/ 9 July 1999

On the Rhodes again

Christina Patterson

MANLY PURSUITS by Ann Harries (Bloomsbury)

This novel, by a South African migre, comes garlanded with praise from Doris Lessing and JM Coetzee -deservedly.

Set in South Africa at the end of the last century, it features many of the leading thinkers and writers of their generation – Cecil Rhodes, Rudyard Kipling, Charles Dodgson, Olive Schreiner, Oscar Wilde. The narrator, Professor Francis Wills, is, according to Harries in her acknowledgements, “practically the only character in the book who exists only in my imagination”.

In the wake of a traumatic series of events in Oxford, which remain unrevealed till the end of the novel, Wills is summoned to South Africa by millionaire Cecil Rhodes, who believes he is dying and can only be saved by hearing British birdsong on the slopes of Table Mountain.

As instructed, Wills arrives with 200 songbirds – nightingales, chaffinches, blackbirds, robins and starlings – but experiences mounting anxiety as the day picked for their release looms and they remain stubbornly silent. In the opulent surroundings of Rhodes’s estate, he finds himself drawn into a major intrigue, where the stakes are war, and an encounter with a small child which is to change his life.

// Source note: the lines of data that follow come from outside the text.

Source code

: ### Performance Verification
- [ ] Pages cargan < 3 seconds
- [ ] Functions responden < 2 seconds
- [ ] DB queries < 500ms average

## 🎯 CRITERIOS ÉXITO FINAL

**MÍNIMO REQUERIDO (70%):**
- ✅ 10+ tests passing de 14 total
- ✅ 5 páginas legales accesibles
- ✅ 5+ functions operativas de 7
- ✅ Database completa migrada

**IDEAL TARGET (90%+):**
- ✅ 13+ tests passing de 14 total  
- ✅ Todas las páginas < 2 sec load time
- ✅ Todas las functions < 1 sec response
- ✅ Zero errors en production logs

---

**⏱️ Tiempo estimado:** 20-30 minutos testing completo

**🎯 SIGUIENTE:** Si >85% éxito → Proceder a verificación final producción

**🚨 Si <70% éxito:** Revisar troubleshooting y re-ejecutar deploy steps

This hugely ambitious novel takes on an impressive range of themes, from history, colonialism and racism to science, evolution, sexual repression and betrayal. It is shot through with the audacity of the whole Victorian enterprise, the experiments conducted in fusty, wood-panelled Oxford rooms by upper-class Englishmen who fully expected to run the empire, if not the world. This audacity is reflected in Harries’s playful choice to bring together these movers and shakers in a single narrative.

Wills’s fussy, precise voice, full of circumlocutions and intricate sub-clauses, never falters, proving an excellent vehicle for a novel which manages to be both an entertaining read and an evocative portrait of an era.